There’s quite a furor over the President’s statement during
a recent speech, “you didn’t build that, somebody else made that happen.” The Liberal Left has been defending him, arguing
that the statement was taken out of context and the speech was pro-American
worker. The Conservative Right is saying
the statement sums up the President’s socialist ideology. Whether it’s a “gaffe” or an ideological
statement, the statement and the speech, has a lot of people talking about who
deserves credit for their accomplishments.
A friend of mine sent me an email comparing the President’s
statement to a passage in the book, Atlas Shrugged, by Ayn Rand. In Atlas Shrugged, the character
Rearden creates a new metal. In one
scene, two characters debate his contribution:
"He didn't invent iron ore and
blast furnaces, did he?"
"Who?"
"Rearden. He didn't invent smelting and chemistry and
air compression. He couldn't have invented
his Metal but for thousands of other people.
His Metal!
Why does he think it's his? Why does he think it's his invention?
Everybody uses the work of
everybody else. Nobody ever invents
anything."
She said, puzzled, "But the
iron ore and all those other things were there all the time. Why didn't anybody else make that Metal, but
Mr. Rearden did?"
While trying to find the passage on the Internet, I ran
across a September 2011 speech by Elizabeth Warren, a candidate for the U.S.
Senate seat in Massachusetts. In the speech,
she stated, “There is nobody in this country who got rich on his own. Nobody.” Like the President, she argues that business
owners utilize the infrastructure financed with local, state, and federal
income taxes. She specifically points
out that a business owner brings his goods to market over roads paid for by
others. She enumerates several other
areas where business owners are “helped” by others.

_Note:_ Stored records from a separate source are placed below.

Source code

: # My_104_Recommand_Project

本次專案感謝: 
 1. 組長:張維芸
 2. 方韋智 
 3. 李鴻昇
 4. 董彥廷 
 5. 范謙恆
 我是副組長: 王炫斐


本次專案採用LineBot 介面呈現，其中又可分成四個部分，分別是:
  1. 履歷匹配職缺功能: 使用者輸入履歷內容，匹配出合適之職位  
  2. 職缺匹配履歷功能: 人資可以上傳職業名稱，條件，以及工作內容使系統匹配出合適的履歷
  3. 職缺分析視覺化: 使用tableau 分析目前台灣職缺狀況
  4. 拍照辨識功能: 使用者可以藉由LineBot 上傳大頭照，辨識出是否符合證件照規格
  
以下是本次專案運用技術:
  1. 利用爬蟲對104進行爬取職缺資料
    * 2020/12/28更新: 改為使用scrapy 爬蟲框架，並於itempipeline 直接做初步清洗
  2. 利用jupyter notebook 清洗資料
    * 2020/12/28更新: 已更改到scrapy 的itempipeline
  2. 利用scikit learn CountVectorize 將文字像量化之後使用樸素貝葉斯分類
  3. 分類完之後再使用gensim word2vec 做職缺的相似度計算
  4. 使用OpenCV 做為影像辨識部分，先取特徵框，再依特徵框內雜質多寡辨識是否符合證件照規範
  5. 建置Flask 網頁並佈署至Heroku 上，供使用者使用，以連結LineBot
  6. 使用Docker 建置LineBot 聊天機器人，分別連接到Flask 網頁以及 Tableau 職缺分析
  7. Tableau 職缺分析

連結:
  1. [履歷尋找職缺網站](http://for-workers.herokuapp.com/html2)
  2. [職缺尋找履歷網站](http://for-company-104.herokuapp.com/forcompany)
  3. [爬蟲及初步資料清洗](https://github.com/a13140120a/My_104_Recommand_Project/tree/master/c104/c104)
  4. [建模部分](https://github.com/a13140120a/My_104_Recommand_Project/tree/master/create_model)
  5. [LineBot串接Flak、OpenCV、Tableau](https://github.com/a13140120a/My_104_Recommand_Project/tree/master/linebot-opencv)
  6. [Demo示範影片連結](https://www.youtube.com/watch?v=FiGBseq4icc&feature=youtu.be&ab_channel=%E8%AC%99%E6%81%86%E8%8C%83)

I don’t know if she doesn’t understand taxation or if she is
ignoring the obvious, but the business owner pays federal, state, and local taxes
that build and maintain this country’s infrastructure. Some of the business owner’s taxes likely
paid for the roads she mentioned. To
complete her story, she should have mentioned that businesses pay vehicle
taxes, fuel taxes, registrations, payroll taxes and many, many others. But that isn't the point she wanted to make. For now, taxation isn’t the point I want to
make here; I want to talk about the importance of small business in our country
and who bears the risk.
According to the Small Business Administration (SBA), small
businesses in this country (less than 500 employees) account for 99.7% of all
employer firms, employ nearly 50% of U.S. workers, pay 43% of total private
payroll in the U.S., and are responsible for 65% of the new jobs created
between 1993 and 2009. Looking at the
data, it’s pretty obvious that small businesses are the backbone of the U.S
economy.
The annual cost per employee to comply with federal
regulations is $7,755 for large businesses (500 or more employees), but the
cost is $10,585 for firms with 20 employees or less. The smallest firms pay four and a half times
more per employee for environmental compliance and three times more per
employee for tax compliance than large businesses.
But what Ms. Warren and the President didn’t acknowledge in
their speeches is this; the business owners who started those businesses took a
gamble. It is by their initiative that
the business exists. They risked their
life savings, their credit rating, their mortgage, and often their family life to
start the business. Not all small
businesses are successful. The SBA
indicates that in 2009, (latest year for which data is available) almost
553,000 new small businesses were started, but over 660,000 closed. The SBA also estimates that almost 70% of new
businesses survive two years, but only half survive five years. With only a 50-50 chance of being in business
more than five years, why would anyone take the risk to start a new business?
In today’s depressed economy, shouldn’t the country thank
the small business owners for taking the risk of starting or owning a business?
Shouldn’t the politicians, whose
regulations impact small businesses more than the large ones, at least allow the
small business owners to take credit for their accomplishments? Instead, some politicians tell us that small
businesses owe their success to the government.
Yet, in spite of tax and regulation burdens, successes and failures, small
businesses are the backbone of the U. S. economy.
Ronald Reagan once
said, “We must not look to government to solve our problems. Government is the
problem.” Politicians who refuse to acknowledge, or worse, don’t understand the
contributions of the small business owners, are slowly strangling one of the
geese that lay golden eggs. This summer,
dine at a “mom and pop” diner, get your car fixed at a local garage, visit a local
farmer’s vegetable stand or buy lemonade from the neighbor kid’s lemonade stand
and take advantage of the ingenuity and initiative that make this country great. Before you vote in November, do the research and
learn where the candidates stand on the economy, regulations, and taxation. Don’t help them strangle the goose.